Friends encouraged the Creeches to make cooking their profession — and they were sorely tempted to do so, despite already having good jobs. Joseph worked in finance, David was a trainer for Chick-Fil-A and Seydi worked for a nonprofit organization translating Christian curriculum videos into Spanish.
Ultimately, they bought a $100 Gander Mountain tent and two cast-iron camping grills that heated to 800 degrees, then started a catering company. Among their first gigs was running the concession operation for the Maitland Little League.
Along the way, they perfected that fateful brisket taco and added a brisket quesadilla and a mushroom quesadilla to their repertoire. To prepare for private parties, they rented time slots in the commissary kitchen at Orlando’s East End Market.
“East End’s kitchen is a huge incubator for a lot of people, and we owe the people we met there for their ideas and feedback,” Creech says. The trio also pitched their tent at the Audubon Park Community Market every other Monday evening.
“We weren’t worrying about making a profit at that time,” says Creech. “All we cared about was brand recognition — about building a fan base that would finance our first operation.”
Their goal: to open a brick-and-mortar restaurant five years after opening the catering business. Inside of two years, however, 4 Rivers Smokehouse founder John Rivers, who had mentored the Creeches, told them that the location at which he had started his first restaurant, at Fairbanks and Formosa, had become available.
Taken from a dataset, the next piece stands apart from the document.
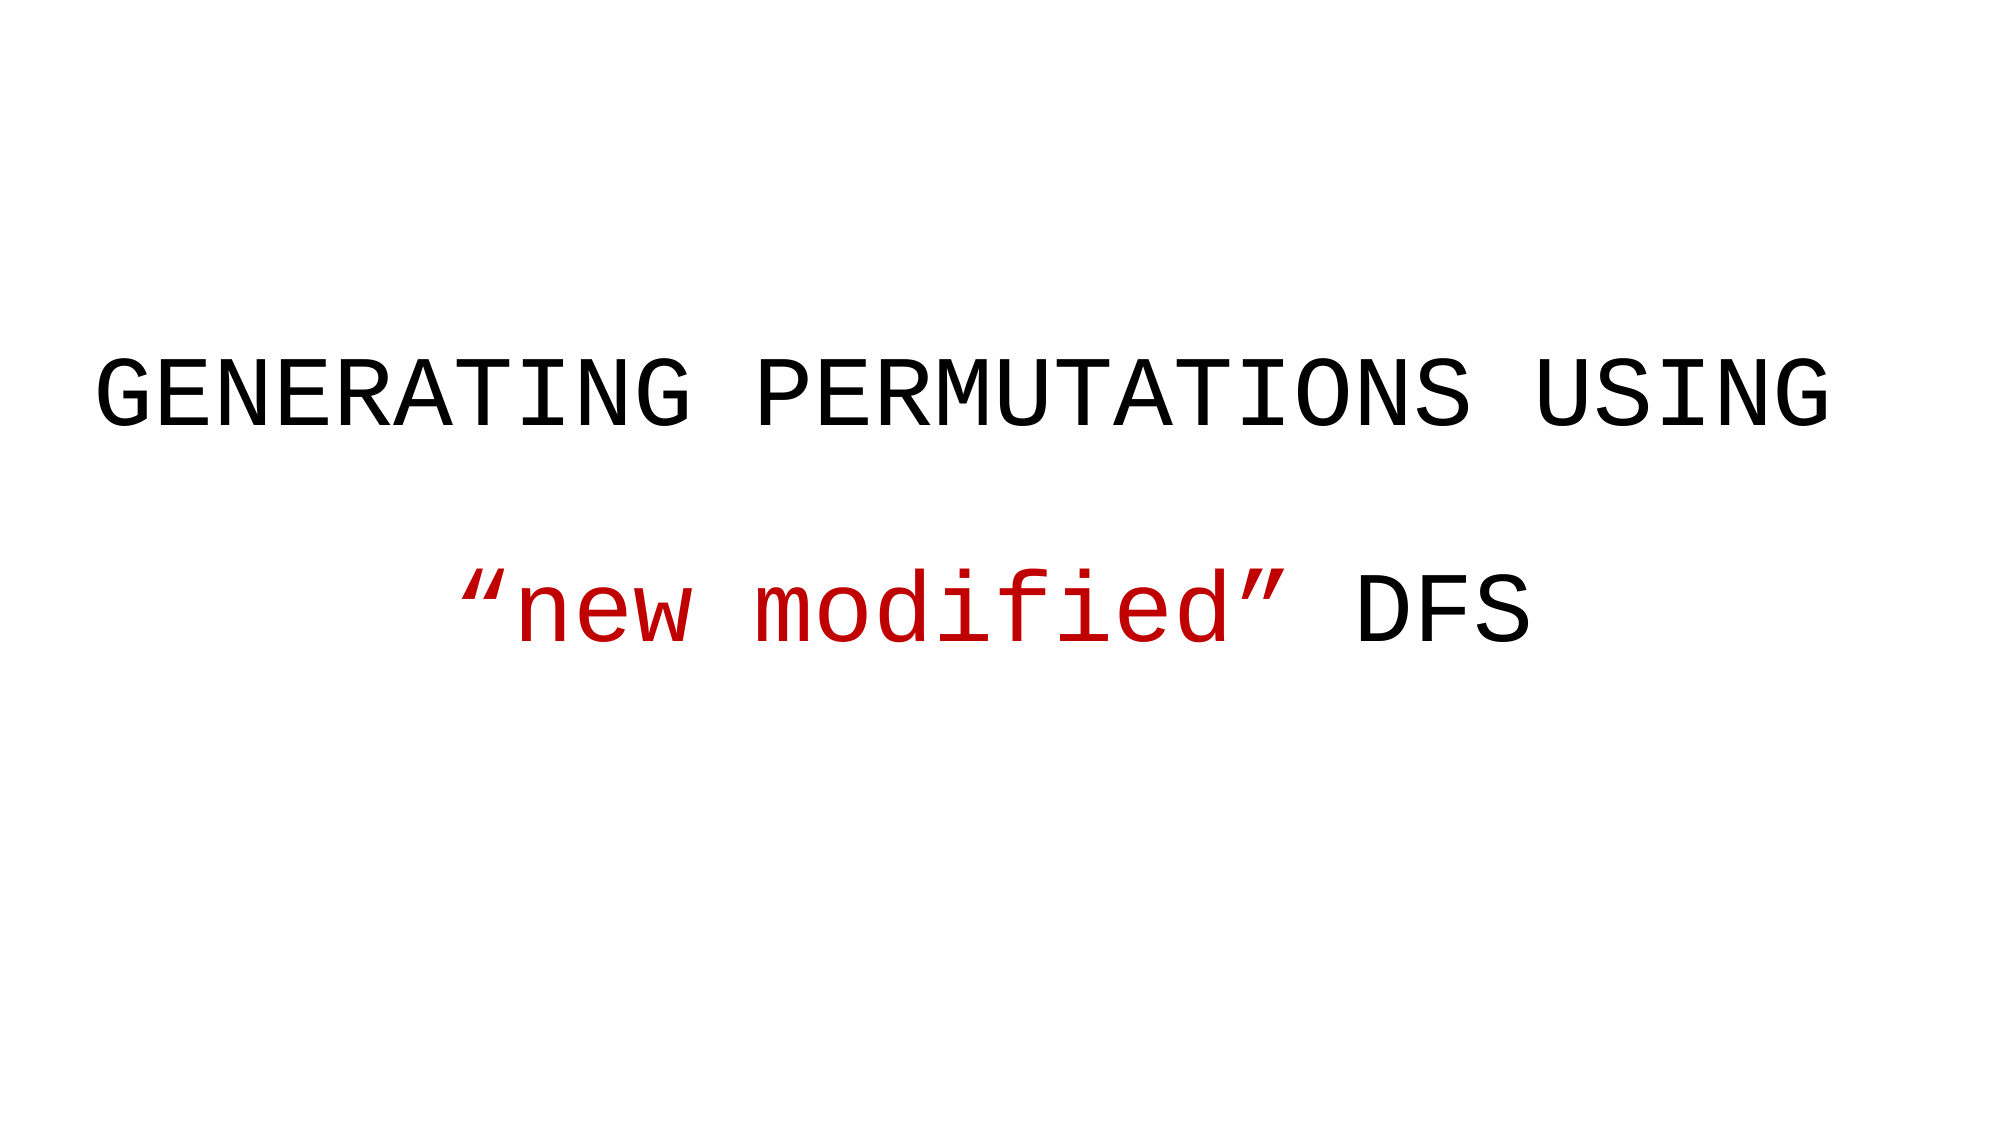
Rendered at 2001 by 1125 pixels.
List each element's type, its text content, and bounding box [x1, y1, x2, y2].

title GENERATING PERMUTATIONS USING “new modified” DFS [75, 413, 1912, 671]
Uh-oh. Acting quickly, the Creeches presented their business plan to about 30 potential investors with the goal of raising $275,000. They didn’t reach the magic number right away, but were heartened enough by the response that they took a leap of faith and signed a six-year lease. The rest is history — albeit fairly recent history.
Today, the brisket taco for which Seydi had yearned is the No. 1 seller at Hunger Street. The less-authentic breaded and flash-fried avocado taco is popular, too, among both carnivores and vegans.
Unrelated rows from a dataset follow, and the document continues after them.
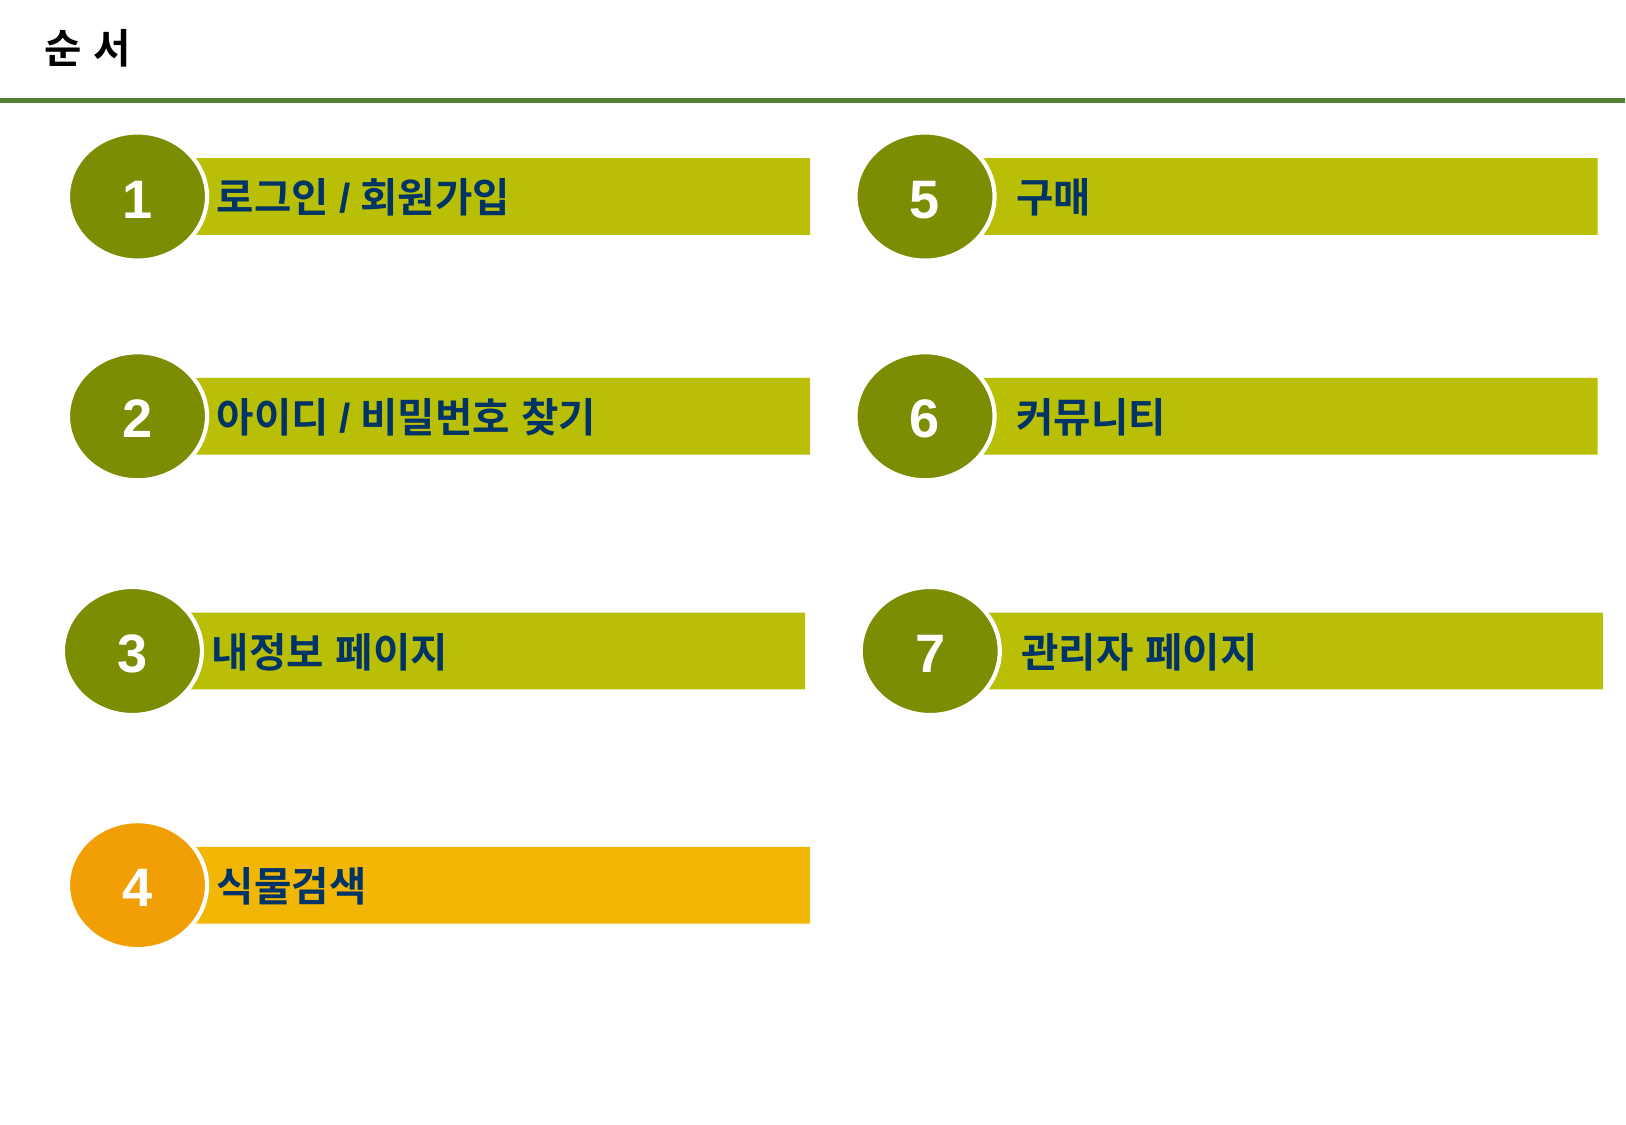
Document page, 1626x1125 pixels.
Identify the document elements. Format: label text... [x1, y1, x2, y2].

text_box 4 [67, 821, 208, 950]
title 순 서 [44, 0, 1108, 102]
text_box 2 [67, 352, 208, 481]
text_box 1 [67, 132, 208, 261]
text_box 내정보 페이지 [189, 612, 806, 690]
text_box 관리자 페이지 [987, 612, 1603, 690]
text_box 7 [860, 586, 1000, 716]
text_box 커뮤니티 [981, 377, 1598, 455]
text_box 3 [62, 586, 202, 716]
text_box 아이디/비밀번호 찾기 [194, 377, 811, 455]
text_box 6 [855, 352, 995, 481]
text_box 식물검색 [194, 846, 811, 924]
text_box 구매 [982, 158, 1598, 235]
text_box 로그인/회원가입 [194, 158, 811, 235]
text_box 5 [855, 132, 995, 261]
Another frequently ordered dish is more exotic: a bone marrow and mushroom sope — basically a cornmeal cake spread with cooked bone marrow then topped with beans and veggies.
Chicharrón de queso, ubiquitous in Mexico City, draws raves for its appearance and its flavor. It’s an oversized roll of crispy gouda cheese that’s melted on a flattop grill. The cheese hardens when removed from the heat.
Hibiscus tacos — yes, they’re made with dried hibiscus flowers — are trendy in Mexico City these days, so they’ve been added to the menu as well. Says Creech: “This dish isn’t for everybody, but a lot of our customers really, really love it.”
Although the restaurant is busier by the day, Hunger Street Tacos continues to offer catering services. The Creeches and their employees will happily tote that original catering tent to private homes and prepare brisket tacos, or perhaps wood-fired whole snapper like Creech grew up eating at the Acapulco beach.
“We cook to order and provide food stations as requested,” Creech says. “We create menus that people will talk about for years after the party.”
The Creeches are also beginning to eye expansion opportunities — perhaps opening another restaurant that specializes in a different kind of Mexican cuisine.
For now, though, they’re living like the entrepreneurial restaurateurs they dreamed of becoming. One minute, they’re battling with a trash company that missed a dumpster pickup after a busy Cinco de Mayo weekend celebration. The next, they’re brainstorming ideas for new recipes and new ventures.
It’s all done on a wing, a prayer and a passion. You can taste it.